───── TASK MATERIAL

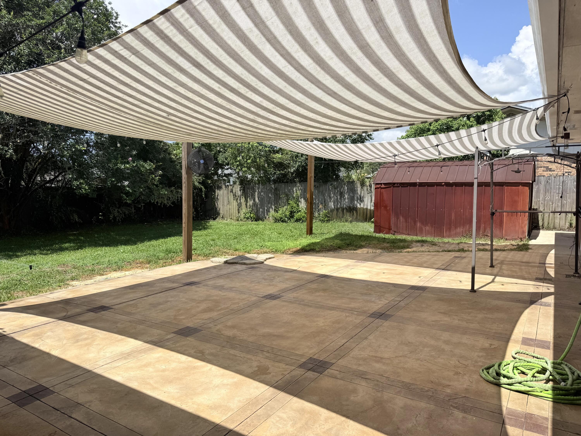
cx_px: 290
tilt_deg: -5.3
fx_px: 403
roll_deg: -0.5
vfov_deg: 56.8
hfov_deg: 71.6
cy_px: 218
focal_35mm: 24
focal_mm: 6.76
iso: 80
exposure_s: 1/4167
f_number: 1.78
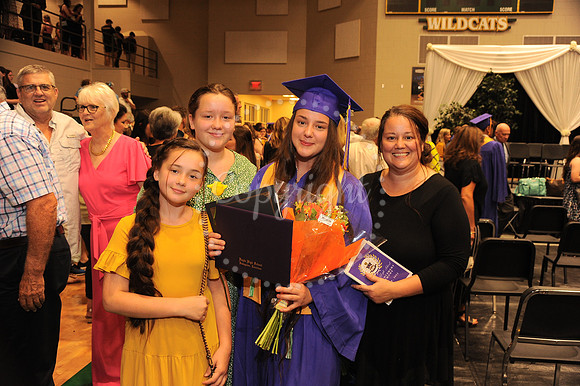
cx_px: 290
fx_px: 547
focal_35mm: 34
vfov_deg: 38.8
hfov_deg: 55.8
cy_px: 193
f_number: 5.6
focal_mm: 34
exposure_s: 1/60
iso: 1250
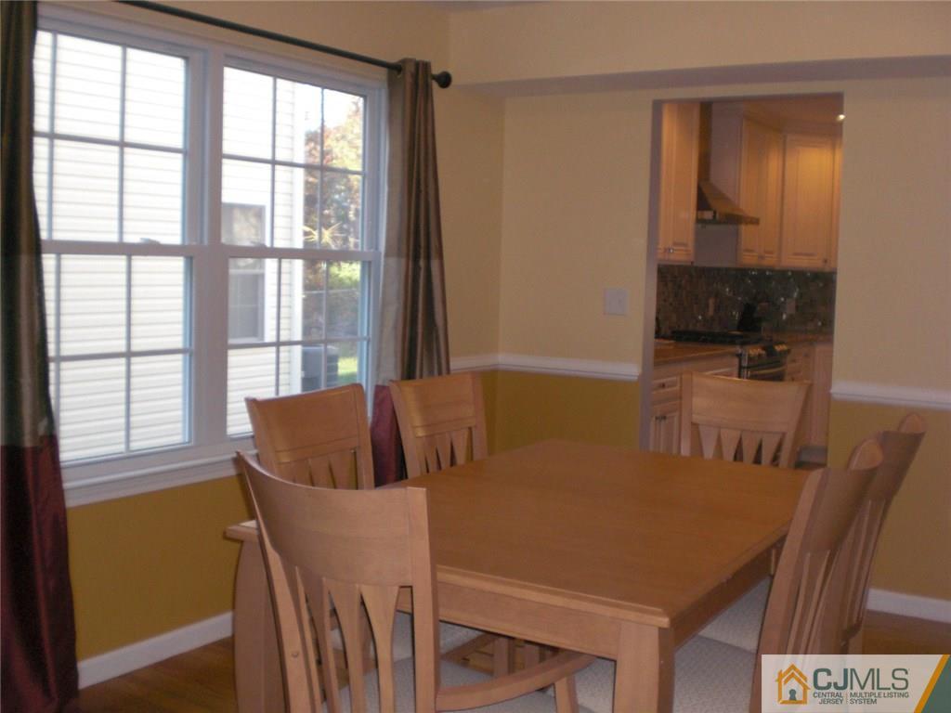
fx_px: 1044
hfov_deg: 49.0
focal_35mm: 38
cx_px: 476
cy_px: 356
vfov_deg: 37.7
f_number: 3.1
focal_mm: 6.3
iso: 200
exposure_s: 1/60
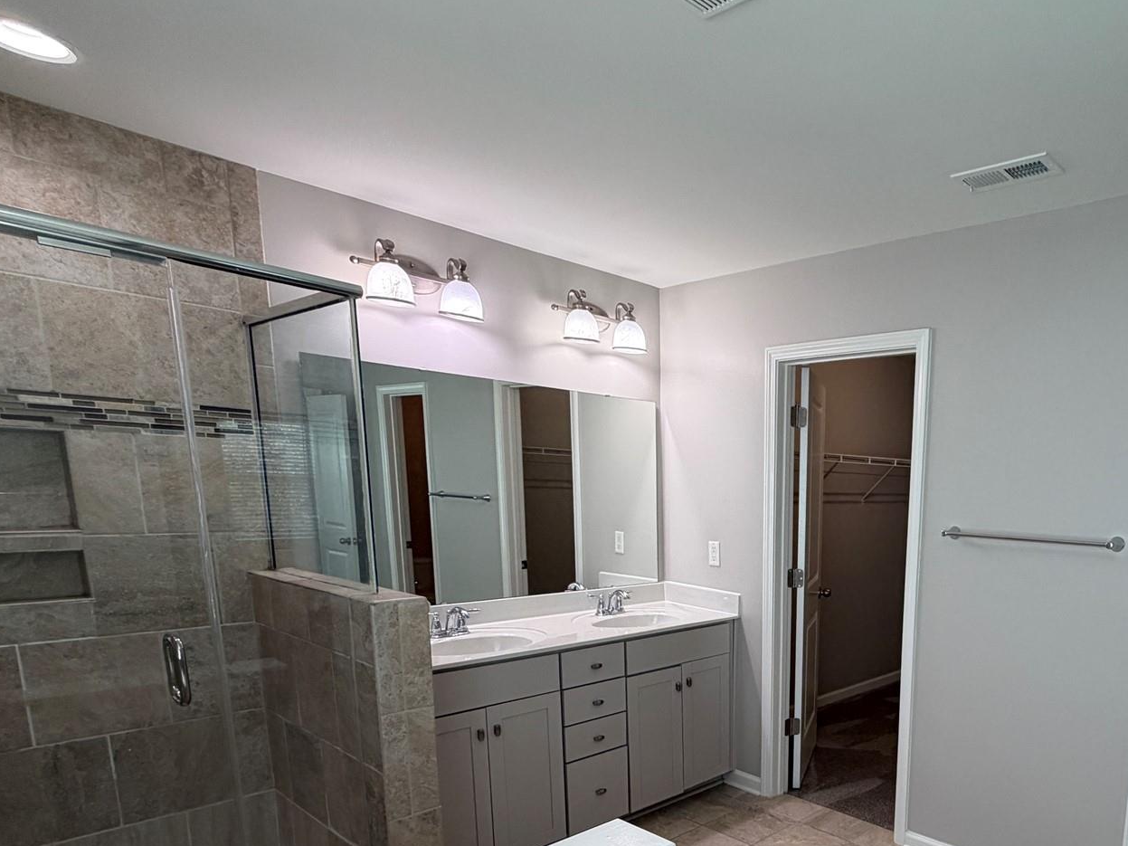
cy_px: 633
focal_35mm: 23
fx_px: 749
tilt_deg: -11.2
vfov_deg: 56.0
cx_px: 846
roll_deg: -1.6
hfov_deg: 69.1
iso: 125
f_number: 2.2
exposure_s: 1/120
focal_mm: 2.22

──────────

HOW TO COMPLETE THIS TASK: Reproduce nothing but the lines that run from the line containing "exposure_s: 1/4167" through the last line of the records, inclusive. Omit the pictures.

WRITTEN ANSWER:
exposure_s: 1/4167
f_number: 1.78
cx_px: 290
fx_px: 547
focal_35mm: 34
vfov_deg: 38.8
hfov_deg: 55.8
cy_px: 193
f_number: 5.6
focal_mm: 34
exposure_s: 1/60
iso: 1250
fx_px: 1044
hfov_deg: 49.0
focal_35mm: 38
cx_px: 476
cy_px: 356
vfov_deg: 37.7
f_number: 3.1
focal_mm: 6.3
iso: 200
exposure_s: 1/60
cy_px: 633
focal_35mm: 23
fx_px: 749
tilt_deg: -11.2
vfov_deg: 56.0
cx_px: 846
roll_deg: -1.6
hfov_deg: 69.1
iso: 125
f_number: 2.2
exposure_s: 1/120
focal_mm: 2.22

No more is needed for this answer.